Fasting teaches you to transcend this selfish monster and learn humility and control over your body. After the first day, my ego was incredulous that I was

putting myself through this self-induced torture. It tried every trick to get me to give up. The thoughts in my head were, Why don’t you quit and go home and get some food and rest on a comfortable bed? You’ve already gotten the answers you came for, so let’s go.

Quieting the voice of the ego takes incredible discipline and patience. After the second day, the voice slowed down. I was no longer hungry to the point where I thought I was going to die, which was a trick the ego was trying to get me to

believe. On the third day, everything was quiet in my mind; the little death had happened, and now I was prepared for the real work. I was relaxed and peaceful. It was one of the best feelings and the worst feelings I’d had in my life, because as the peaceful feelings washed over me, I began to see all of the negative events

that the little voice had caused me in my life. I would focus on these thoughts and the feelings that they caused within me, and then I learned to let them go. It was a wonderful feeling to let go of things within me that I had no idea that I had been holding onto. The memories would flood through me like a wave from a dam

that had just burst. As I let them go, the peaceful feeling would return and wash over me. I would be in bliss for a time, and then another painful memory would

arise from seemingly nowhere and I would repeat the painful process until it was all done. Tears of sorrow and frustration would sting my eyes, sometimes gasps of pain would wrack my body, and then it would be over as quickly as it came. Just when I thought I could bear no more, I would get release, and the blissful ecstasy would return, and the tears of pain would be replaced with tears of joy.

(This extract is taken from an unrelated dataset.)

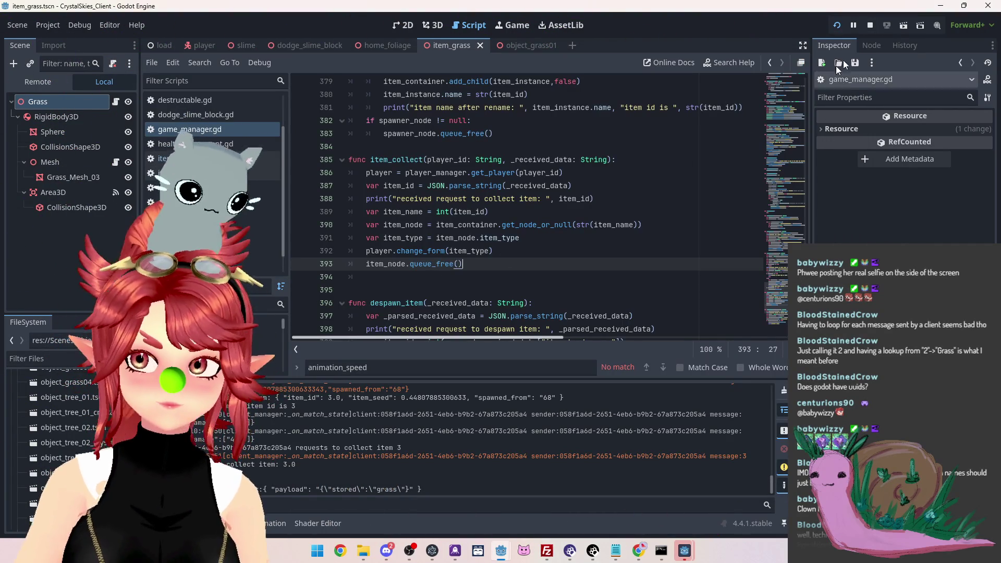
Review the new change_form and queue_free lines in item_collect
{"action": "left_click_drag", "start_coordinate": [392, 251], "coordinate": [471, 250]}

I remember going through a whole day like this on the third day when I had the emotional cleansing roller coaster.

I was grateful for the experience, and now I knew what the real work was all about that my spirit had planned for me. I watched the sun go down and listened to the chorus of the birds as the night approached, peaceful and content. The

stars came out, and I felt the immense expanse of the cosmos and felt myself expand. I felt a oneness with all of life as never before.